Em 2024, os cheiros de comida, especialmente sobremesas e frutas, invadiram as prateleiras dos cosméticos. Parcerias entre marcas de beleza e de balas, por exemplo, Carmed e Fini, e O Boticário e Bubbaloo, fizeram sucesso nas redes sociais, especialmente no TikTok, por despertarem memórias afetivas, como comer um doce famoso na infância.
O uso de notas que se assemelham ao cheiro de comida se tornou viral a ponto de O Boticário entrar para o Guinness World Records, em agosto deste ano, com o maior unboxing simultâneo (ato de desembalar um produto) do mundo no lançamento de uma linha de produtos inspirada no cheiro de melancia. Anteriormente, em maio, o estoque de uma edição limitada de um dos produtos da linha esgotou em 57 horas. A expectativa era que durasse 14 dias.

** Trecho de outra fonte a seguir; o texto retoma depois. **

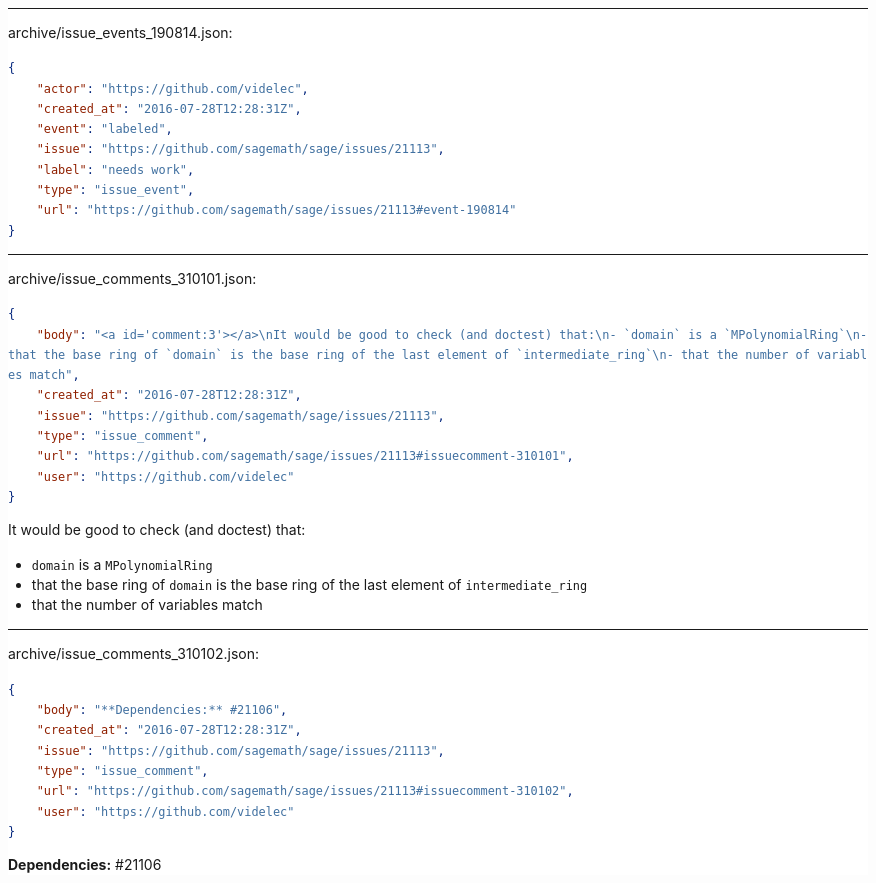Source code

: 

---

archive/issue_events_190814.json:
```json
{
    "actor": "https://github.com/videlec",
    "created_at": "2016-07-28T12:28:31Z",
    "event": "labeled",
    "issue": "https://github.com/sagemath/sage/issues/21113",
    "label": "needs work",
    "type": "issue_event",
    "url": "https://github.com/sagemath/sage/issues/21113#event-190814"
}
```



---

archive/issue_comments_310101.json:
```json
{
    "body": "<a id='comment:3'></a>\nIt would be good to check (and doctest) that:\n- `domain` is a `MPolynomialRing`\n- that the base ring of `domain` is the base ring of the last element of `intermediate_ring`\n- that the number of variables match",
    "created_at": "2016-07-28T12:28:31Z",
    "issue": "https://github.com/sagemath/sage/issues/21113",
    "type": "issue_comment",
    "url": "https://github.com/sagemath/sage/issues/21113#issuecomment-310101",
    "user": "https://github.com/videlec"
}
```

<a id='comment:3'></a>
It would be good to check (and doctest) that:
- `domain` is a `MPolynomialRing`
- that the base ring of `domain` is the base ring of the last element of `intermediate_ring`
- that the number of variables match



---

archive/issue_comments_310102.json:
```json
{
    "body": "**Dependencies:** #21106",
    "created_at": "2016-07-28T12:28:31Z",
    "issue": "https://github.com/sagemath/sage/issues/21113",
    "type": "issue_comment",
    "url": "https://github.com/sagemath/sage/issues/21113#issuecomment-310102",
    "user": "https://github.com/videlec"
}
```

**Dependencies:** #21106

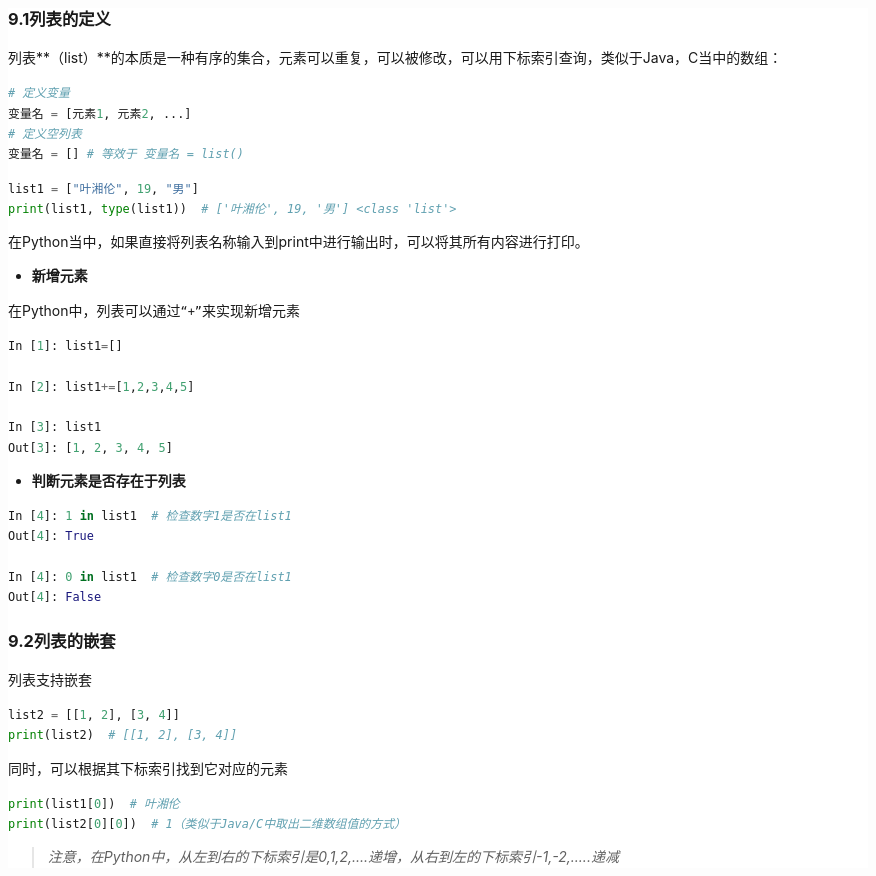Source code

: ### 9.1列表的定义

列表**（list）**的本质是一种有序的集合，元素可以重复，可以被修改，可以用下标索引查询，类似于Java，C当中的数组：

```python
# 定义变量
变量名 = [元素1, 元素2, ...]
# 定义空列表
变量名 = [] # 等效于 变量名 = list()
```

```python
list1 = ["叶湘伦", 19, "男"]
print(list1, type(list1))  # ['叶湘伦', 19, '男'] <class 'list'>
```

在Python当中，如果直接将列表名称输入到print中进行输出时，可以将其所有内容进行打印。

- **新增元素**

在Python中，列表可以通过`“+”`来实现新增元素

```py
In [1]: list1=[]

In [2]: list1+=[1,2,3,4,5]

In [3]: list1
Out[3]: [1, 2, 3, 4, 5]
```

- **判断元素是否存在于列表**

```py
In [4]: 1 in list1  # 检查数字1是否在list1
Out[4]: True

In [4]: 0 in list1  # 检查数字0是否在list1
Out[4]: False
```



### 9.2列表的嵌套

列表支持嵌套

```python
list2 = [[1, 2], [3, 4]]
print(list2)  # [[1, 2], [3, 4]]
```

同时，可以根据其下标索引找到它对应的元素

```python
print(list1[0])  # 叶湘伦
print(list2[0][0])  # 1（类似于Java/C中取出二维数组值的方式）
```

> *注意，在Python中，从左到右的下标索引是0,1,2,....递增，从右到左的下标索引-1,-2,.....递减*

A tendência do uso de fragrâncias que evocam aromas de comida leva o nome de gourmand, em referência à palavra francesa gourmandise, que significa gula. As notas olfativas que compõem essas fragrâncias são chamadas de comestíveis e são inspiradas em alimentos como chocolate, caramelo e doce de leite, explica a professora Patrícia Maria Berardo Gonçalves Maia Campos da Faculdade de Ciências Farmacêuticas de Ribeirão Preto (FCFRP) da USP. “Essa tendência abraça o cheiro e até a aparência e textura de alimentos em produtos para os cuidados pessoais. Nesse contexto, ganham espaço as fragrâncias que nos remetem a frutas, sobremesas e até os gummies.”

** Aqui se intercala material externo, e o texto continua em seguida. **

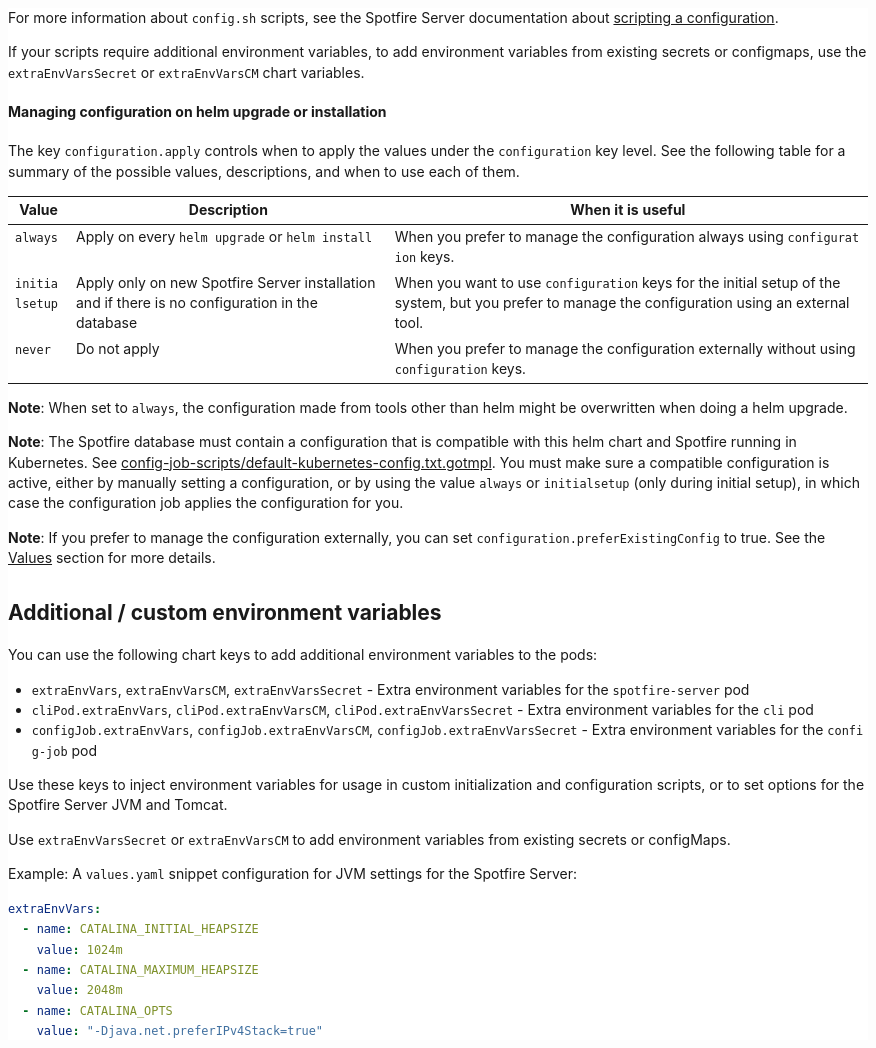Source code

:For more information about `config.sh` scripts, see the Spotfire Server documentation about [scripting a configuration](https://docs.tibco.com/pub/spotfire_server/latest/doc/html/TIB_sfire_server_tsas_admin_help/server/topics/scripting_a_configuration.html).

If your scripts require additional environment variables, to add environment variables from existing secrets or configmaps, use the `extraEnvVarsSecret` or `extraEnvVarsCM` chart variables.

#### Managing configuration on helm upgrade or installation

The key `configuration.apply` controls when to apply the values under the `configuration` key level.
See the following table for a summary of the possible values, descriptions, and when to use each of them.

| Value | Description | When it is useful |
|-------|-------------|-------------------|
| `always` | Apply on every `helm upgrade` or `helm install`| When you prefer to manage the configuration always using `configuration` keys. |
| `initialsetup` | Apply only on new Spotfire Server installation and if there is no configuration in the database | When you want to use `configuration` keys for the initial setup of the system, but you prefer to manage the configuration using an external tool. |
| `never` | Do not apply | When you prefer to manage the configuration externally without using `configuration` keys. |

**Note**: When set to `always`, the configuration made from tools other than helm might be overwritten when doing a helm upgrade.

**Note**: The Spotfire database must contain a configuration that is compatible with this helm chart and Spotfire running in Kubernetes. See [config-job-scripts/default-kubernetes-config.txt.gotmpl](config-job-scripts/default-kubernetes-config.txt.gotmpl). You must make sure a compatible configuration is active, either by manually setting a configuration, or by using the value `always` or `initialsetup` (only during initial setup), in which case the configuration job applies the configuration for you.

**Note**: If you prefer to manage the configuration externally, you can set `configuration.preferExistingConfig` to true.
See the [Values](#values) section for more details.

## Additional / custom environment variables

You can use the following chart keys to add additional environment variables to the pods:
- `extraEnvVars`, `extraEnvVarsCM`, `extraEnvVarsSecret` - Extra environment variables for the `spotfire-server` pod
- `cliPod.extraEnvVars`, `cliPod.extraEnvVarsCM`, `cliPod.extraEnvVarsSecret` - Extra environment variables for the `cli` pod
- `configJob.extraEnvVars`, `configJob.extraEnvVarsCM`, `configJob.extraEnvVarsSecret` - Extra environment variables for the `config-job` pod

Use these keys to inject environment variables for usage in custom initialization and configuration scripts, or to set options for the Spotfire Server JVM and Tomcat.

Use `extraEnvVarsSecret` or `extraEnvVarsCM` to add environment variables from existing secrets or configMaps.

Example: A `values.yaml` snippet configuration for JVM settings for the Spotfire Server:
```yaml
extraEnvVars:
  - name: CATALINA_INITIAL_HEAPSIZE
    value: 1024m
  - name: CATALINA_MAXIMUM_HEAPSIZE
    value: 2048m
  - name: CATALINA_OPTS
    value: "-Djava.net.preferIPv4Stack=true"
```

A professora, que coordena o Núcleo de Estudos Avançados em Tecnologia de Cosméticos (Neatec), conta que o primeiro lançamento dessa família olfativa foi o perfume Angel, da marca Mugler, em 1992. O produto apresentou uma mistura de notas da planta patchouli, do doce de amêndoas chamado praliné, e de frutas vermelhas. “Esses aromas criam uma atmosfera aconchegante e calorosa, muitas vezes despertando memórias de momentos agradáveis ligados à comida. Assim, são composições que criam uma espécie de formigueiro nas papilas gustativas, que ficam ao lado das narinas, confirmando que o sabor é, de fato, uma combinação entre o paladar e o olfato”, afirma Patrícia.
Composição das fragrâncias
A formação das fragrâncias é feita por perfumistas através da combinação de diferentes óleos essenciais e compostos aromáticos. Essa composição é chamada de pirâmide olfativa, forma de classificar as notas olfativas, que compõem uma fragrância e ajuda a entender as fases sensoriais de um cosmético, ou seja, revela quais sensações pretende-se transmitir a partir do momento em que ele é aplicado até que o cheiro suma completamente. “Em geral, utiliza-se uma pirâmide olfativa que classifica as notas em três categorias. Notas de topo ou de cabeça, que são as primeiras percebidas, notas de corpo ou de coração, que são as principais, que representam a identidade do perfume, e notas de fundo, que são a memória da fragrância, aquelas que persistem por mais tempo”, diz a professora.
Antes de serem comercializados, os cosméticos precisam passar por uma análise para garantir que sejam seguros à saúde humana. De acordo com a Agência Nacional de Vigilância Sanitária (Anvisa), os produtos cosméticos não podem apresentar risco à saúde quando utilizados em conformidade com as instruções de uso, demais medidas constantes na embalagem de venda e dentro do prazo de validade. Para garantir isso, a Anvisa realiza uma avaliação de estabilidade, segurança e eficácia. “Antes de serem comercializadas, as fragrâncias passam por avaliações toxicológicas que consideram possíveis reações alérgicas. No entanto, é importante considerar que, apesar de serem raros os casos, os consumidores podem apresentar reações alérgicas a alguns dos componentes de um cosmético, de uma fragrância, por uma suscetibilidade individual”, finaliza Patrícia.